For all nations exporting, the way forward is to build digital and data capabilities that enable interoperability, transparency and traceability within and between national economies. This is particularly relevant in a world increasingly focused on food safety and security, on product provenance and sustainability, and on control and efficiency of global trade.
Australia and China move on digital plans
Other nations are doing exactly this. In 2023, Australia adopted a National Agricultural Traceability Strategy. This established one nationwide platform for interoperable traceability systems across red meat, seafood and fresh produce sectors. The Australian Government spells out the purpose in simple terms, “to improve food safety, access premium markets, enhance transparency, and support trade”.
In Australia, initiatives like AgTrace are being piloted which embed global data standards for identification and data sharing – most prominently GS1 Global Trade Item Numbers and Global Location Numbers (GTINs and GLNs). AgTrace is designed to help Australia meet European Union deforestation rules, automate compliance with trade regulations, create “digital product passports” and much more.
Meanwhile in China, China’s National Smart Agriculture Action Plan (2024-28) is digitalising farming and related supply chains for the purposes of domestic food security and export competitiveness. Its first phase will bring 10,000 farms and 1000 processing plants onto one national data platform that enables real-time data collection and sharing, traceability across crops, livestock and fisheries, and system interoperability for a host of other functions.
A call to go faster in New Zealand
New Zealand businesses are familiar with GS1 identifiers and standards for data capture and sharing. These are in common use across much of our economy and export industries. However, New Zealand might need to go much further and faster with global identification and data sharing standards for agriculture, ensuring these are built into digital and data capabilities that meet export market information demands as these demands increase. We suggest New Zealand needs more digital infrastructure designed to promote interoperability of systems for participants in food producing and exporting sectors.

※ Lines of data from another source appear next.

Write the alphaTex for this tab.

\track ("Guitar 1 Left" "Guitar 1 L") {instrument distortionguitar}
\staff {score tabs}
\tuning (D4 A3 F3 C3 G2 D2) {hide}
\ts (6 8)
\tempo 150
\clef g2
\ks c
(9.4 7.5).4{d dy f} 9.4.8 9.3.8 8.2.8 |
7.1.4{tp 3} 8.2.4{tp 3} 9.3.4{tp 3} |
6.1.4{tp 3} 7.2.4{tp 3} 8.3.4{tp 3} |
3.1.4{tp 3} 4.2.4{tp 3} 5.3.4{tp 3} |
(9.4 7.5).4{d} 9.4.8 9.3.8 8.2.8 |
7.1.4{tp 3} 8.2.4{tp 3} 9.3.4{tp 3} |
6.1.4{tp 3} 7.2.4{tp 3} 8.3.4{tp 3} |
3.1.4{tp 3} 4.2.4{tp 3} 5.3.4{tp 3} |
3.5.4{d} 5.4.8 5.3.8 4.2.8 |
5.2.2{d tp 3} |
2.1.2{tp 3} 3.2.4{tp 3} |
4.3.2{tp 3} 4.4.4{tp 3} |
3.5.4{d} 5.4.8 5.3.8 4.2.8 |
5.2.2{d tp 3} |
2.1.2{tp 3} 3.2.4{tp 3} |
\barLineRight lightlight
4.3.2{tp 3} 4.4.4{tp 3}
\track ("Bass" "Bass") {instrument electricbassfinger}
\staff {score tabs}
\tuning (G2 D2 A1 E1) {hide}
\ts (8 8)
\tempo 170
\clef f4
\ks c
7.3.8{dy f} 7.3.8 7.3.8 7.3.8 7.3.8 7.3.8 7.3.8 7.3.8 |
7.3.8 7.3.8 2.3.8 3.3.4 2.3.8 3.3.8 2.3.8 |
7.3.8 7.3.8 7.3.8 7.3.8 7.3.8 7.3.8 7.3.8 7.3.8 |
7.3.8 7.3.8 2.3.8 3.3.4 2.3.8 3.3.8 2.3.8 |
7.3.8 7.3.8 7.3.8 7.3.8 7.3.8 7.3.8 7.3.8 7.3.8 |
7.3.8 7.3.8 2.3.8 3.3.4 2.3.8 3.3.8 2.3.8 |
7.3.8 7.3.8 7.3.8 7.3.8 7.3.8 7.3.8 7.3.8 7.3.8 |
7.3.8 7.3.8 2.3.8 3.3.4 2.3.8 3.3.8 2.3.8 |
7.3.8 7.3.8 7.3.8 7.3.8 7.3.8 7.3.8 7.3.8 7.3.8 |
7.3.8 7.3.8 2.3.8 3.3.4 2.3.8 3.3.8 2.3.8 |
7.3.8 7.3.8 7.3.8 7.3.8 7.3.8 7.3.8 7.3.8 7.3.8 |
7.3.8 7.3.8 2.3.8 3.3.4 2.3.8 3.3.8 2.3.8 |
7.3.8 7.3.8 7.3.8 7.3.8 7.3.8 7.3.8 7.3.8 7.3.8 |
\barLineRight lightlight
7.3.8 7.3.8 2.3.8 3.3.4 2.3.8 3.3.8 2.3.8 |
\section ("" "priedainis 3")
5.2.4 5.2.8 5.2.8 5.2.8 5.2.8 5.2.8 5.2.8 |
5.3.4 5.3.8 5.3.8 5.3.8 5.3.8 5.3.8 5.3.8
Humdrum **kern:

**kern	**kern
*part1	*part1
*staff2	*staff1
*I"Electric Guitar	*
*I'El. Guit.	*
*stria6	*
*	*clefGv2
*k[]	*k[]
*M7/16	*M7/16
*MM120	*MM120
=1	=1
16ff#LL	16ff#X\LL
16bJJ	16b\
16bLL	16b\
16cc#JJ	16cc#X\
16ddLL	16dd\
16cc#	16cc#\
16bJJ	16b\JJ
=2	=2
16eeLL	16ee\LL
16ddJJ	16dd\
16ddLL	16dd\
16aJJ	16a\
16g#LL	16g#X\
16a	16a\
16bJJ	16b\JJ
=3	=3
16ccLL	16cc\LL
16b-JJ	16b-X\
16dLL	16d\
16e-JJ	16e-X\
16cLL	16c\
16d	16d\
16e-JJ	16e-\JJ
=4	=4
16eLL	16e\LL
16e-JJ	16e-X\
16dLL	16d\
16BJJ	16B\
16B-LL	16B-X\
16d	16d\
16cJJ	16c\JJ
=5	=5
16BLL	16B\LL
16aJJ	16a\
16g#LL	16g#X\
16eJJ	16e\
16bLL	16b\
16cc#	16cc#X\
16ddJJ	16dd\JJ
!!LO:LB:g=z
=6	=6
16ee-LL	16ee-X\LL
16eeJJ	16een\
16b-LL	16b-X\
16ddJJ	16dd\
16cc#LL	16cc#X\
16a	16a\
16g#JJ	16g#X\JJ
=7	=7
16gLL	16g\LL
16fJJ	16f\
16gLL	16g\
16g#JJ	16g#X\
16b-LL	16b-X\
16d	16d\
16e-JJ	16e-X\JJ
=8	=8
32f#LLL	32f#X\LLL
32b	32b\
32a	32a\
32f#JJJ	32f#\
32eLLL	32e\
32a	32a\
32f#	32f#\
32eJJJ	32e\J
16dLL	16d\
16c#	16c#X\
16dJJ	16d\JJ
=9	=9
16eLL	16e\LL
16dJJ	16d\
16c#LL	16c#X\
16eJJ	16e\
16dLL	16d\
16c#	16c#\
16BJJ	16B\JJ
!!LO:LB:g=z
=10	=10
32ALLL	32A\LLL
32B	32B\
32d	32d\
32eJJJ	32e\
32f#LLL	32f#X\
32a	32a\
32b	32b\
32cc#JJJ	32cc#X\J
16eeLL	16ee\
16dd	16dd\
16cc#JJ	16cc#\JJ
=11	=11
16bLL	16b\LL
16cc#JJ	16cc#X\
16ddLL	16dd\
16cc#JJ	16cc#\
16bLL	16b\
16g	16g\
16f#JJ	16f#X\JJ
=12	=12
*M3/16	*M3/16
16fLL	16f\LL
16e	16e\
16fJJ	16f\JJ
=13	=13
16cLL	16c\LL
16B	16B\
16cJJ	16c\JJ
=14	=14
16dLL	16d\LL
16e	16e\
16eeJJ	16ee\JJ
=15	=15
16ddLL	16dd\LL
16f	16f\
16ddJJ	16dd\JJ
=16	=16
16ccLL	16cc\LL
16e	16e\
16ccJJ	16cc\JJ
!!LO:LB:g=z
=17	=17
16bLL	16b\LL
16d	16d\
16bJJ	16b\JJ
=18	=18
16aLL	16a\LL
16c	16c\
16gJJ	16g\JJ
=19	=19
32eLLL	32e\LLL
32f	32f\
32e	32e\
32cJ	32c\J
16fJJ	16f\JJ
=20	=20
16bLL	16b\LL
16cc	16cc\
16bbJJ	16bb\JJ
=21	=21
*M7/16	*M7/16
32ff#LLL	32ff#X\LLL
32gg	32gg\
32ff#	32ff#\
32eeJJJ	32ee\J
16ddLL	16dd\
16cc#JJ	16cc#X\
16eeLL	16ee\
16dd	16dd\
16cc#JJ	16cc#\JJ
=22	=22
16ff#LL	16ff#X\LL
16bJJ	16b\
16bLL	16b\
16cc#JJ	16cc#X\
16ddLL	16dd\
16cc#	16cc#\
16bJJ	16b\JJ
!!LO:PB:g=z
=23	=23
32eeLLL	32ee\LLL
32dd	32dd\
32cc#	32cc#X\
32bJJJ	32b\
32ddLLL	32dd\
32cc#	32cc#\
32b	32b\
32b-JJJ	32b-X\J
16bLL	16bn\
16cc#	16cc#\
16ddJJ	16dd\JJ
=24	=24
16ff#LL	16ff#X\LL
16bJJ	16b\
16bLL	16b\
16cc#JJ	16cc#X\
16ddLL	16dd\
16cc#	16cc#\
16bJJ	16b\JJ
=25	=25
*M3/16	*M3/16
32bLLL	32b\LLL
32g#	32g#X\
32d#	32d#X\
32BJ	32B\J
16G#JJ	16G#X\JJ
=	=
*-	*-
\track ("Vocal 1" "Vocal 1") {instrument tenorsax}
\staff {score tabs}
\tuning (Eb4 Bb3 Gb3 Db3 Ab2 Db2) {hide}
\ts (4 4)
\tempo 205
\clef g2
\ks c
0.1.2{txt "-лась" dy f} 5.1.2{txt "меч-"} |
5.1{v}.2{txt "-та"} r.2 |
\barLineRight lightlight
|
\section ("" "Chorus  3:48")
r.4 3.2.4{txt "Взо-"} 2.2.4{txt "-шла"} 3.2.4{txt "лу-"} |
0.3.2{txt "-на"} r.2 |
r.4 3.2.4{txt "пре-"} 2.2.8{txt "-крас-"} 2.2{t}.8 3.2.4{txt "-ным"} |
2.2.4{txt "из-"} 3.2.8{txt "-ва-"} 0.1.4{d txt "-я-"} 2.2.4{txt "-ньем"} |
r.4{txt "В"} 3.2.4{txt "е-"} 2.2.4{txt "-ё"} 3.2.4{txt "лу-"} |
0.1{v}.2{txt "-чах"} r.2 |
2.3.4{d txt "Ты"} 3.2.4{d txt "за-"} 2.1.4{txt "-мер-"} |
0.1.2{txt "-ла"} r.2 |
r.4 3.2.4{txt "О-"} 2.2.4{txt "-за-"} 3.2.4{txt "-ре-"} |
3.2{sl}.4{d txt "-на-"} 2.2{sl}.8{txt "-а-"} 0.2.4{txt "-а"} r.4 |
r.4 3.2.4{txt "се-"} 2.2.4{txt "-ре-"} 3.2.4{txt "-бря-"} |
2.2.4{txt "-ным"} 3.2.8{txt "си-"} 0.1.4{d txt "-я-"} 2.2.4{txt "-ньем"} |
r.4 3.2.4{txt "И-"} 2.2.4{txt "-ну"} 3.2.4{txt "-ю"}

GS1 has the basic building blocks for the data systems that are increasingly demanded of our producers and exporters and it seems a coordinated all-of-sector approach would be beneficial for businesses exporting product.
The opportunities seem significant for sector leaders to go further with the building blocks already to hand – and for government to drive a global standards-based, least-cost national approach to meeting the world’s growing information demands.